* Text passage
The two-hour pilot of Fringe managed to hold my interest throughout despite its slightly hackneyed script and somewhat bland acting.
Co-creator J.J. Abrams grabbed my attention with Lost four years ago, and although his new venture in television isn’t nearly as exciting, Fringe presents some cool ideas and shows definite promise for the forthcoming season.
The creators reportedly had $10 million to work on the pilot episode, making it the most expensive pilot in television history, and it shows through creative special effects and large production sets. The sci-fi/mystery television show is often reminiscent of The X-Files, with a dash of mystery à la Lost, and it appears as though it will reveal its plot through the serialization style that has regained popularity in recent years (starting with Lost and revisited by Heroes).
Without careful inspection, the opening of the first episode appears as though it is taken straight from Lost, as an airplane jolts back and forth through heavy turbulence. However, before you instantly discount the show because Lost never interested you, or fall in love with it because you need something to replace Lost until the next season starts back up in January, Fringe quickly separates itself from the island drama and ventures into new territory.

* Required tasks
1. Condense the paragraph of the Fringe review that begins "The creators reportedly had" into a short bulleted list that keeps its main facts.
2. From the Fringe review, return the passage starting at "The two-hour pilot" and ending at "the forthcoming season.", copied word for word.

* Source material
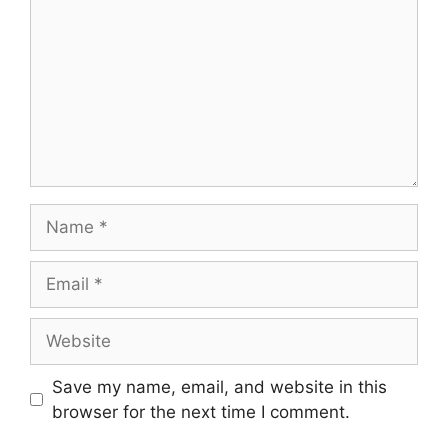
Save my name, email, and website in this
browser for the next time I comment.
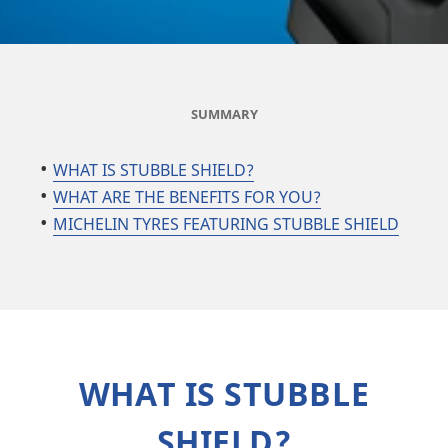
SUMMARY
​​​​​​WHAT IS STUBBLE SHIELD?
WHAT ARE THE BENEFITS FOR YOU?
MICHELIN TYRES FEATURING STUBBLE SHIELD
WHAT IS STUBBLE
SHIELD?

* Answers by item
1.
- The creators reportedly had $10 million for the pilot, making it the most expensive pilot in television history.
- The budget shows in creative special effects and large production sets.
- The sci-fi/mystery show often recalls The X-Files, with some Lost-style mystery.
- It appears likely to reveal its plot through serialization, a style that regained popularity with Lost and was revisited by Heroes.

2.
The two-hour pilot of Fringe managed to hold my interest throughout despite its slightly hackneyed script and somewhat bland acting.
Co-creator J.J. Abrams grabbed my attention with Lost four years ago, and although his new venture in television isn’t nearly as exciting, Fringe presents some cool ideas and shows definite promise for the forthcoming season.